Records:
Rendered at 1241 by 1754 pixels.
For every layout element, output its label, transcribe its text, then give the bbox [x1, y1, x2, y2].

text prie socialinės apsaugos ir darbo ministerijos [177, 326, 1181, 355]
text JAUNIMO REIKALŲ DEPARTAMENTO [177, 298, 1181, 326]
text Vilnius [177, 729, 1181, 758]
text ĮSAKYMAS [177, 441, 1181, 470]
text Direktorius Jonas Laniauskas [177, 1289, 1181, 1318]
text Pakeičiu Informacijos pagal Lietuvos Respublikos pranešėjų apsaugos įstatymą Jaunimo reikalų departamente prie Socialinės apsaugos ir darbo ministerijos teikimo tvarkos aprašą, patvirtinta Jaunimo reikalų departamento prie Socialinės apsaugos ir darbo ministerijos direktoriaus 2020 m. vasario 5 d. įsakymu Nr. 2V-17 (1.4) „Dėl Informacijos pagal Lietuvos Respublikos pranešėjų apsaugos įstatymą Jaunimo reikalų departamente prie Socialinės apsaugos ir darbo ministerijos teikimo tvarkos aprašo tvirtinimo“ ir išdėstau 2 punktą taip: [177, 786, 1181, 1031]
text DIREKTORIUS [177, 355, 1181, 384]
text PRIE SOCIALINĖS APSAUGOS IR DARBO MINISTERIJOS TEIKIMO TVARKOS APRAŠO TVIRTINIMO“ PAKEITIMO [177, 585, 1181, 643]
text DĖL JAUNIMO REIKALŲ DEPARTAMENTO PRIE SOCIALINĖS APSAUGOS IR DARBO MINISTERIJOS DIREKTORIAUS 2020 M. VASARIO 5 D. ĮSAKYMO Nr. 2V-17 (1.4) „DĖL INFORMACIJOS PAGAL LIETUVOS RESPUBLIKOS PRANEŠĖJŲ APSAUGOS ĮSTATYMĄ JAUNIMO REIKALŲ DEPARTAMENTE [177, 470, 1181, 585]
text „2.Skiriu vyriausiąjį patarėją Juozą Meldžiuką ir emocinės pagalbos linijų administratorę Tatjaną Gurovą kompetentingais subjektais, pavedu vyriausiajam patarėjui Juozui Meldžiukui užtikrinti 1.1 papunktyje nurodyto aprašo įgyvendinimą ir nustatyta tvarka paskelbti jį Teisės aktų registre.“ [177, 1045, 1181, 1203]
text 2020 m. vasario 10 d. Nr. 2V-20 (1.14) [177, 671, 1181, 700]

Description of the task:
Can you recast every line of the listing above as a Markdown table with the columns "No." and "Line", numbering the rows and leaving out blank lines?

Final result:
| No. | Line |
|---|---|
| 1 | Rendered at 1241 by 1754 pixels. |
| 2 | For every layout element, output its label, transcribe its text, then give the bbox [x1, y1, x2, y2]. |
| 3 | text prie socialinės apsaugos ir darbo ministerijos [177, 326, 1181, 355] |
| 4 | text JAUNIMO REIKALŲ DEPARTAMENTO [177, 298, 1181, 326] |
| 5 | text Vilnius [177, 729, 1181, 758] |
| 6 | text ĮSAKYMAS [177, 441, 1181, 470] |
| 7 | text Direktorius Jonas Laniauskas [177, 1289, 1181, 1318] |
| 8 | text Pakeičiu Informacijos pagal Lietuvos Respublikos pranešėjų apsaugos įstatymą Jaunimo reikalų departamente prie Socialinės apsaugos ir darbo ministerijos teikimo tvarkos aprašą, patvirtinta Jaunimo reikalų departamento prie Socialinės apsaugos ir darbo ministerijos direktoriaus 2020 m. vasario 5 d. įsakymu Nr. 2V-17 (1.4) „Dėl Informacijos pagal Lietuvos Respublikos pranešėjų apsaugos įstatymą Jaunimo reikalų departamente prie Socialinės apsaugos ir darbo ministerijos teikimo tvarkos aprašo tvirtinimo“ ir išdėstau 2 punktą taip: [177, 786, 1181, 1031] |
| 9 | text DIREKTORIUS [177, 355, 1181, 384] |
| 10 | text PRIE SOCIALINĖS APSAUGOS IR DARBO MINISTERIJOS TEIKIMO TVARKOS APRAŠO TVIRTINIMO“ PAKEITIMO [177, 585, 1181, 643] |
| 11 | text DĖL JAUNIMO REIKALŲ DEPARTAMENTO PRIE SOCIALINĖS APSAUGOS IR DARBO MINISTERIJOS DIREKTORIAUS 2020 M. VASARIO 5 D. ĮSAKYMO Nr. 2V-17 (1.4) „DĖL INFORMACIJOS PAGAL LIETUVOS RESPUBLIKOS PRANEŠĖJŲ APSAUGOS ĮSTATYMĄ JAUNIMO REIKALŲ DEPARTAMENTE [177, 470, 1181, 585] |
| 12 | text „2.Skiriu vyriausiąjį patarėją Juozą Meldžiuką ir emocinės pagalbos linijų administratorę Tatjaną Gurovą kompetentingais subjektais, pavedu vyriausiajam patarėjui Juozui Meldžiukui užtikrinti 1.1 papunktyje nurodyto aprašo įgyvendinimą ir nustatyta tvarka paskelbti jį Teisės aktų registre.“ [177, 1045, 1181, 1203] |
| 13 | text 2020 m. vasario 10 d. Nr. 2V-20 (1.14) [177, 671, 1181, 700] |